■ TASK STATEMENT:
From the start of the lines through the one containing "ul Fitri 2025 di PTIK, Selasa", switch "Horewell" to "HOREWELL" and write those lines out again with nothing else changed. Leave the pictures out of your answer.

■ PROVIDED RECORDS:
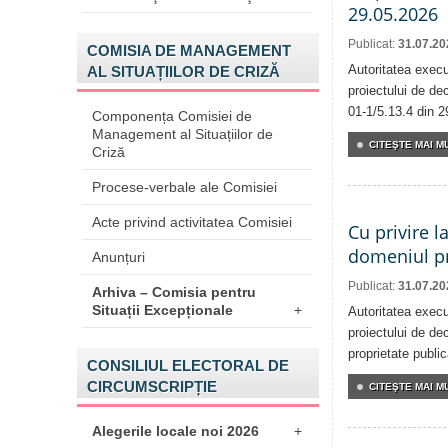
29.05.2026
Publicat:
31.07.20
COMISIA DE MANAGEMENT
Autoritatea execu
AL SITUAȚIILOR DE CRIZĂ
proiectului de dec
01-1/5.13.4 din 2
Componența Comisiei de
Management al Situațiilor de
CITEŞTE MAI MU
Criză
Procese-verbale ale Comisiei
Acte privind activitatea Comisiei
Cu privire l
domeniul pr
Anunțuri
Publicat:
31.07.20
Arhiva – Comisia pentru
Situații Excepționale
+
Autoritatea execu
proiectului de dec
proprietate publi
CONSILIUL ELECTORAL DE
CIRCUMSCRIPȚIE
CITEŞTE MAI MU
Alegerile locale noi 2026
+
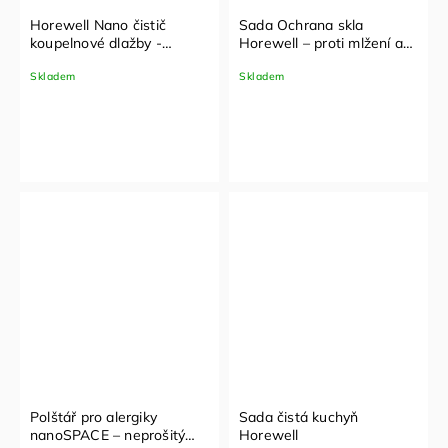
Horewell Nano čistič
Sada Ochrana skla
koupelnové dlažby -
Horewell – proti mlžení a
koncentrát 1 l
špíně
Skladem
Skladem
Polštář pro alergiky
Sada čistá kuchyň
nanoSPACE – neprošitý
Horewell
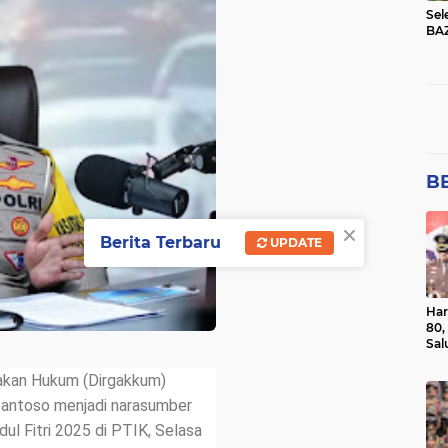
Sel
BA
BE
×
Berita Terbaru
UPDATE
Har
80,
Sal
Ber
gakan Hukum (Dirgakkum)
 Santoso menjadi narasumber
ul Fitri 2025 di PTIK, Selasa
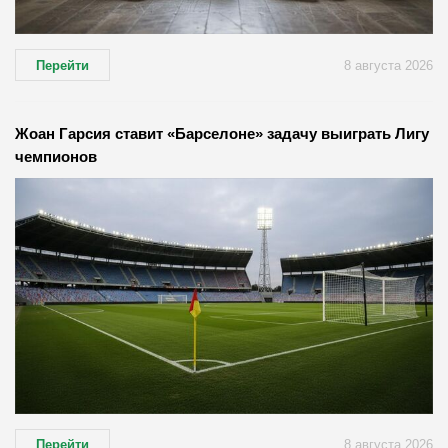
Перейти
8 августа 2026
Жоан Гарсия ставит «Барселоне» задачу выиграть Лигу
чемпионов
Перейти
8 августа 2026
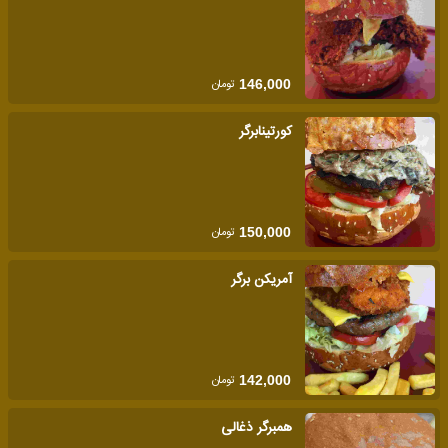
تومان
146,000
کورتینابرگر
تومان
150,000
آمریکن برگر
تومان
142,000
همبرگر ذغالی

■ TASK SOLUTION:
29.05.2026
Publicat:
31.07.20
COMISIA DE MANAGEMENT
Autoritatea execu
AL SITUAȚIILOR DE CRIZĂ
proiectului de dec
01-1/5.13.4 din 2
Componența Comisiei de
Management al Situațiilor de
CITEŞTE MAI MU
Criză
Procese-verbale ale Comisiei
Acte privind activitatea Comisiei
Cu privire l
domeniul pr
Anunțuri
Publicat:
31.07.20
Arhiva – Comisia pentru
Situații Excepționale
+
Autoritatea execu
proiectului de dec
proprietate publi
CONSILIUL ELECTORAL DE
CIRCUMSCRIPȚIE
CITEŞTE MAI MU
Alegerile locale noi 2026
+
HOREWELL Nano čistič
Sada Ochrana skla
koupelnové dlažby -
HOREWELL – proti mlžení a
koncentrát 1 l
špíně
Skladem
Skladem
Polštář pro alergiky
Sada čistá kuchyň
nanoSPACE – neprošitý
HOREWELL
Sel
BA
BE
×
Berita Terbaru
UPDATE
Har
80,
Sal
Ber
gakan Hukum (Dirgakkum)
 Santoso menjadi narasumber
ul Fitri 2025 di PTIK, Selasa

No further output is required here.